Traditional glucose monitoring has become second nature to me. I use a significant number of test strips throughout the day in order to evaluate my pre meal, post meal and overnight glucose levels. This doesn’t necessarily mean that I’m struggling with my diabetes. It’s just another tool that works really well for me in managing my diabetes throughout the day, and gives me significant peace of mind.
As you could imagine, I entered my FreeStyle Libre adventure with great enthusiasm. My reader was attached to me for the better part of two weeks. I carried it around with me in my track pant pockets at home. It lay with the remotes while I was sitting in front of the television, within easy reach. It sat in my shirt pocket at work. And I carried it in my jacket pockets when I went out.
The data was so convenient and easy to access. A simple scan, and I was able to see where my glucose levels were sitting. If I was curious again in 5 minutes time, I could easily do so again. I didn’t even have to contemplate getting up from the couch to do so. The appearance of trend arrows, and I could easily see what direction my glucose levels were headed, and if I needed to act on it.
In two short weeks, I formed quite an attachment to my Libre. For the better part, I relied on it as an indication of my glucose data. However towards the end of my 14 day adventure, scanning definitely became a bit of a compulsion. Data did start to feel like a weight on my shoulders.
My family suggested that perhaps I was only scanning so often because this was an exciting new product that I was trying to get the most out of. If I used it regularly, perhaps I wouldn’t. I was also starting out on insulin pump therapy at the time, and using the data to evaluate my insulin delivery settings on the pump.

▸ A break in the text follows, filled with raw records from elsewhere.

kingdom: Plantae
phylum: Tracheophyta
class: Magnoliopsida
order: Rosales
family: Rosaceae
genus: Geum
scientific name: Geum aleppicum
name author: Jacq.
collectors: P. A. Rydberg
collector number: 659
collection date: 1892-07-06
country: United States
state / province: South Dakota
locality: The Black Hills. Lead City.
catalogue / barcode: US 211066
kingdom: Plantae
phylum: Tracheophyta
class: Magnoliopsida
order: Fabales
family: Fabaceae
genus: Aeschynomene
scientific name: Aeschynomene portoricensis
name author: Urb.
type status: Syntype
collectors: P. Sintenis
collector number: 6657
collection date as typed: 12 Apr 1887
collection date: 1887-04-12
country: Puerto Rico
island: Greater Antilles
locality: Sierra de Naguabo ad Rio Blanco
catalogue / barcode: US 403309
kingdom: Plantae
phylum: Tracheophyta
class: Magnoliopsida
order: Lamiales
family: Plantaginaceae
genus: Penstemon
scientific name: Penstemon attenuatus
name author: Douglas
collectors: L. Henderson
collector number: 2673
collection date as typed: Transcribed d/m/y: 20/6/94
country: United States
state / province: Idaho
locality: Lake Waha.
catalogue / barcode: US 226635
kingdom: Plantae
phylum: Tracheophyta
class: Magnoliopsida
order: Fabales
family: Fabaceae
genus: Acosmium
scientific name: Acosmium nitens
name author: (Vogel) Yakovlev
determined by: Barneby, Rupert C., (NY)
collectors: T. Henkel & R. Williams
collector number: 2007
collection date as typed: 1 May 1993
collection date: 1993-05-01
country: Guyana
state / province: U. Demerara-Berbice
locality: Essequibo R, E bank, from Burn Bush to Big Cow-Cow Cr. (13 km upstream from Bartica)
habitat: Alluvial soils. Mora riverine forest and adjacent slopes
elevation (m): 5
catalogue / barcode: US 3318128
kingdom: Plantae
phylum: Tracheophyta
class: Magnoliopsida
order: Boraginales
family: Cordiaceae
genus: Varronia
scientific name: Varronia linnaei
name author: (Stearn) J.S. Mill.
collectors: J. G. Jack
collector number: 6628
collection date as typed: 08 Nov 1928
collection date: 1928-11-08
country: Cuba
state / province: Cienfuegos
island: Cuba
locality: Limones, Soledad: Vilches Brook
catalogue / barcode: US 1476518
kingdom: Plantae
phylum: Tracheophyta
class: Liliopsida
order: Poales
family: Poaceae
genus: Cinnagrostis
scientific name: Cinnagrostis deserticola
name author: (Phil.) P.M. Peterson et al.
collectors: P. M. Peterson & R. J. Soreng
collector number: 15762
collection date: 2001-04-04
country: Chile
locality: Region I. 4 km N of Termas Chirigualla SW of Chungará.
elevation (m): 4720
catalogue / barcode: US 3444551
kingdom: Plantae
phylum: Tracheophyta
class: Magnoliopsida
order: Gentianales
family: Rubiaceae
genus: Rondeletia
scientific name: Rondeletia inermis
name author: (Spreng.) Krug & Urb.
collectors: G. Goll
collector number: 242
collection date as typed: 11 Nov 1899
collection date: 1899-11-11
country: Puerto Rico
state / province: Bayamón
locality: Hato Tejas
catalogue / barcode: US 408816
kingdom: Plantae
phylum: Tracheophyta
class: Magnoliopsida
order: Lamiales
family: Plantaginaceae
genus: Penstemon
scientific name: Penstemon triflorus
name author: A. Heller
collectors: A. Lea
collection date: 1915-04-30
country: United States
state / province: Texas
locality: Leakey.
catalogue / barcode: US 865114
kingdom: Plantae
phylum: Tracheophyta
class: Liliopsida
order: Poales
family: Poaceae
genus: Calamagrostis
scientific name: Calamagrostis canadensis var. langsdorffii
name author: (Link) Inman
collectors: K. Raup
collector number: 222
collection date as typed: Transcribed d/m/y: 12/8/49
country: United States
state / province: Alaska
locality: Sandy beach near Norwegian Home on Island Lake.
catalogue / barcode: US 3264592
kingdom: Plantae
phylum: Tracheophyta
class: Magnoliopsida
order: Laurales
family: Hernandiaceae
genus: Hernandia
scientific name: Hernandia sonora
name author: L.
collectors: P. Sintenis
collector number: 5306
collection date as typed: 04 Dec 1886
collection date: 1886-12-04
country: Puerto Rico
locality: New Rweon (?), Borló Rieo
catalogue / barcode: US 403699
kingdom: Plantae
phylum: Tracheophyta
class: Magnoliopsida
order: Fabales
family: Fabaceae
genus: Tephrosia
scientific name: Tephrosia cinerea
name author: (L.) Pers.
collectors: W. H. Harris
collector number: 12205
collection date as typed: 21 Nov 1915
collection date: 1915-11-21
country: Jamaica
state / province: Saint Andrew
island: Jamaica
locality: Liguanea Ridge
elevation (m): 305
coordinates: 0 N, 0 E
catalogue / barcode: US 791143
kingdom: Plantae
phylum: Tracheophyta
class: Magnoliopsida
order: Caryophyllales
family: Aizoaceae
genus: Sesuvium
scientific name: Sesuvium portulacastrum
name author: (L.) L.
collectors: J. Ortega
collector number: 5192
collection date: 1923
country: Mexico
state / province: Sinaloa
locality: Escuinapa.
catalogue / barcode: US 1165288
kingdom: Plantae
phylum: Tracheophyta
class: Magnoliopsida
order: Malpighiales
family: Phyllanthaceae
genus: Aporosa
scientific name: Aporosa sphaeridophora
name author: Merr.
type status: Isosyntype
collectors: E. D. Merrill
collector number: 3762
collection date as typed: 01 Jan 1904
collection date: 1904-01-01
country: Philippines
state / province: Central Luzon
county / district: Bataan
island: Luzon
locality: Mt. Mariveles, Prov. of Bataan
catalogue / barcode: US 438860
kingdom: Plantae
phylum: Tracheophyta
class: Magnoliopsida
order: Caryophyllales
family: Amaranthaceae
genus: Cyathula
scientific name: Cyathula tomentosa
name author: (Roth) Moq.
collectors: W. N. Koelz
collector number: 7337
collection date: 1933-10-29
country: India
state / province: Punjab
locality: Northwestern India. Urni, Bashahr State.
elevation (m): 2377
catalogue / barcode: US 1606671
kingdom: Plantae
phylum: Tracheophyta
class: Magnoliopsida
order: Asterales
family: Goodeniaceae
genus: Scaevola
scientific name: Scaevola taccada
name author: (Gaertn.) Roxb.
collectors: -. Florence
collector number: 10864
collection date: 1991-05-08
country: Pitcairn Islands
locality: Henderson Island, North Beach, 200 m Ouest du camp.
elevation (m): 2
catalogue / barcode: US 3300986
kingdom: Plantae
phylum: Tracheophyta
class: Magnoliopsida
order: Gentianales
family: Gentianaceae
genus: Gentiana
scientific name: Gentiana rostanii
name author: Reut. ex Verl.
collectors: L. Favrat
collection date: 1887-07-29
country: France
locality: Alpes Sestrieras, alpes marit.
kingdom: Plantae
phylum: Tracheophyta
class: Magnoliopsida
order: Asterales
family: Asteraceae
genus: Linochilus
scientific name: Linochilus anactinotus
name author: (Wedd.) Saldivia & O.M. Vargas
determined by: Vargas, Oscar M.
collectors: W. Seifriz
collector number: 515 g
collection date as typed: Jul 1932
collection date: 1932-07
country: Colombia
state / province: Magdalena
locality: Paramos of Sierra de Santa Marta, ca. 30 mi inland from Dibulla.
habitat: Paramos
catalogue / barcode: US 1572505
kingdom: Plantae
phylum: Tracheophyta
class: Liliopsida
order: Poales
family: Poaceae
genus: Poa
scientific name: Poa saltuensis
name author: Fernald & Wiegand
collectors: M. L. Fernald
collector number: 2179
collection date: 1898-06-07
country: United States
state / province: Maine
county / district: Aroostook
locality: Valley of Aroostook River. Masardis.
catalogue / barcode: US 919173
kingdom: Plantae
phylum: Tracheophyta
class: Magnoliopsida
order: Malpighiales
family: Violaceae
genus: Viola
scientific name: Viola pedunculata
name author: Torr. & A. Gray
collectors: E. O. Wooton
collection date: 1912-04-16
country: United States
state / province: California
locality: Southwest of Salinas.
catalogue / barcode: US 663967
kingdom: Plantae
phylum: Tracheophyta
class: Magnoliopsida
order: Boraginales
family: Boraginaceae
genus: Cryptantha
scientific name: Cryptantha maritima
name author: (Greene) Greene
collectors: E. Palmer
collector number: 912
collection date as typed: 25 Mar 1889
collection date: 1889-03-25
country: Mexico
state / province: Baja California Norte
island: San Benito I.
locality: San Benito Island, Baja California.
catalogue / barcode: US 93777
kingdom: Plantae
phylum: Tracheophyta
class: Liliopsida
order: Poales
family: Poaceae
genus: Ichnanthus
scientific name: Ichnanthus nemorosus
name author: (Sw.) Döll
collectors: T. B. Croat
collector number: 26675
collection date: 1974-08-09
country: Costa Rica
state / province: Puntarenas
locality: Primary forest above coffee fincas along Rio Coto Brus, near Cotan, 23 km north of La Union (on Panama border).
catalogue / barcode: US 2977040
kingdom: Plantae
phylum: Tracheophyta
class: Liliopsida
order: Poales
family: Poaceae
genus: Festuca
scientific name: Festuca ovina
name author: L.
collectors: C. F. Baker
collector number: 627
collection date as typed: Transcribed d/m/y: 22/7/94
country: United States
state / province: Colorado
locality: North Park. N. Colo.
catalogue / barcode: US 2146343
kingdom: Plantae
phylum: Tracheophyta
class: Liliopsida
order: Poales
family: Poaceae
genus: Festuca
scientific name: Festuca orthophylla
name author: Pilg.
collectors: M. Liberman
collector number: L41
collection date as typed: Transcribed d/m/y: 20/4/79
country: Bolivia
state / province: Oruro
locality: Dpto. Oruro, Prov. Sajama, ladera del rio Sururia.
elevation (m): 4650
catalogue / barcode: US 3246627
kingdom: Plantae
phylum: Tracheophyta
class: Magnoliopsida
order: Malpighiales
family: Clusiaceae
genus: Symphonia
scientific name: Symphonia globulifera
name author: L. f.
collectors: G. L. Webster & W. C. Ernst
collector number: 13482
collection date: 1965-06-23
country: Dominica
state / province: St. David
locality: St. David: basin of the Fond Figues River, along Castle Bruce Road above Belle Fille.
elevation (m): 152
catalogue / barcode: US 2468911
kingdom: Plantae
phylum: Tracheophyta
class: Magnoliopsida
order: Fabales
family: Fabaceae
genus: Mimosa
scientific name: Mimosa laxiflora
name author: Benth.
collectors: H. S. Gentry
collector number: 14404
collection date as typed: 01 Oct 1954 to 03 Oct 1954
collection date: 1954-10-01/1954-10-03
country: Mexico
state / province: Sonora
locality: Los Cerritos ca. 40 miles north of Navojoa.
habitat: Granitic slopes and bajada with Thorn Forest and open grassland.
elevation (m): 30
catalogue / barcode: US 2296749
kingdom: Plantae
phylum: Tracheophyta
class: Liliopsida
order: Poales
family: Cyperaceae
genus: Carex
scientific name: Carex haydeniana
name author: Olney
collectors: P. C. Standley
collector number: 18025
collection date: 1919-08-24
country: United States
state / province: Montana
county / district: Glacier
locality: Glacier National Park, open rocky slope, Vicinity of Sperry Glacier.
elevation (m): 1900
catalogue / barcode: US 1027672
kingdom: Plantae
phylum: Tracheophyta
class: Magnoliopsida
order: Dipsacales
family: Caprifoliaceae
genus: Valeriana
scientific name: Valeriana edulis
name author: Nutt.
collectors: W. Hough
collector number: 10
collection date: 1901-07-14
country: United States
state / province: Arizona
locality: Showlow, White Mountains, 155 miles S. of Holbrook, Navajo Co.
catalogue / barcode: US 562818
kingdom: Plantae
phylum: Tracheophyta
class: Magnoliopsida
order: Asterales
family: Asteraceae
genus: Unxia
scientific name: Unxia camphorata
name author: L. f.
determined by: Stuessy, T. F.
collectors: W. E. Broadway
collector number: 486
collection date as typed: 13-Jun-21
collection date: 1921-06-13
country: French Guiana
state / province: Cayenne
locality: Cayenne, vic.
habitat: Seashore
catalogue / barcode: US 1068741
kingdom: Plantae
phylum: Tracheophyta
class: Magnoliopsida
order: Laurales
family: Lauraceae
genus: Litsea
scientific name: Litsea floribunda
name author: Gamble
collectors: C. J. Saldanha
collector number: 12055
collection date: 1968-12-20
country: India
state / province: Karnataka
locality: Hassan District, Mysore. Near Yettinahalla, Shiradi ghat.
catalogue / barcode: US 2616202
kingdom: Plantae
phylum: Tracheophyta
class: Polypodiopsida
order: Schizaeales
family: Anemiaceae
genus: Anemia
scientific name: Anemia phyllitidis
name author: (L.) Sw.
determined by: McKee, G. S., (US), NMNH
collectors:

Going back to finger sticks has felt quite freeing these past few days. I’m back to testing glucose levels at my set times – before meals, 2 hours after meals, 4 hours after meals, at bedtime and once during the night. I’m not tempted to over test, and I don’t feel so overwhelmed with data.
The Libre was a wonderful experience. I loved that it was so discreet, lightweight and convenient to use. This is actually something that I see myself using from time to time, unlike a CGM. Definitely for my next holiday. It was extremely insightful in fine tuning my insulin pump settings, and I’ll be putting my next sensor to good use in that department, too.
I just don’t feel that I’m the kind of person who could handle continuous glucose data all the time. Perhaps my opinion and needs will change with time and more experience in this arena. But for now, I feel I need to put some more distance behind me before I feel ready to insert my second sensor.